Trump’s failure to deliver to the voters who hoped he’d be a working-class hero creates a large opening for Democrats in key swing areas that drifted Trump’s way, especially in the Midwest and Pennsylvania. But here again, the conventional wisdom is hard at work, this time with clichés that contradict each other. The first is that Democrats have no new ideas about the economy. The second is that they are moving to the left.
But if the second is correct, that must mean that they are offering ideas that are more progressive than the ones they put forward before—which, in turn, means that the first assertion can’t be true.
Here’s the reality: The economic crash of 2008 and Trump’s success among blue-collar voters in parts of the country that have fallen behind moved moderates as well as liberals alike toward a tougher critique of how the American economy is working. There is nothing ultra-left about this. It is just a reckoning with what is happening to the lives and livelihoods of millions of our fellow Americans.
So, yes, there are more adventurous ideas out there, and this week, the Center for American Progress will release an important set of proposals that reflect this new thinking. Particularly ambitious is its effort to create a job guarantee for residents of the nation’s poorest counties. The center-left think tank’s agenda begins with a broad infrastructure program to keep the promise Trump broke, a major effort to modernize K-12 schools, and substantial investments to help communities prepare for natural disasters and extreme weather. Their plan also builds on legislation in Congress to guarantee all families access to affordable, high-quality child care and calls for expanding long-term care services for the disabled and the elderly. These initiatives, says Jacob Leibenluft, CAP’s executive vice president, are a twofer. “They would not only meet real needs and solve pressing problems,” he said, “They would also create 3 million new jobs.”

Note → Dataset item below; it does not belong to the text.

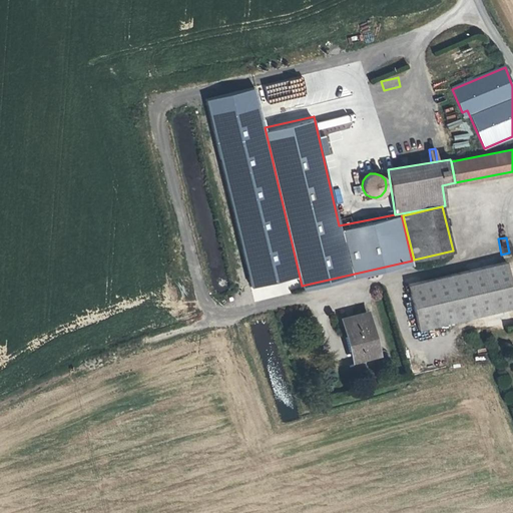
[(512,294),(505,261),(408,285),(418,330),(512,307),(512,294)]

The job guarantee is an innovative gloss on an increasingly popular idea among progressives. Critics of guaranteeing work to the unemployed nationwide have argued that doing so would be hugely expensive and distort the job market. By focusing the guarantee on the 10 percent of Americans who live in the nation’s 676 most economically battered counties, the CAP version contains costs while delivering help to places where the need for new opportunities is greatest. The affected counties, defined by unemployment and low participation in the labor market plus a variety of measures of poverty and income, are spread across forty-two states. Among them are both rural and urban counties, both counties that are predominantly African-American or Latino and counties that are predominantly white. If you are politically minded, note that this idea transcends the dead-end argument about whether progressives should focus their energies on white or minority communities. It brings home the fact that inner cities and rural areas alike have been hit hard by economic change and need relief.
To emerge from the Trump Era, we’ll need new ideas and new hopes. Those plans and aspirations are beginning to take shape. We should start paying attention.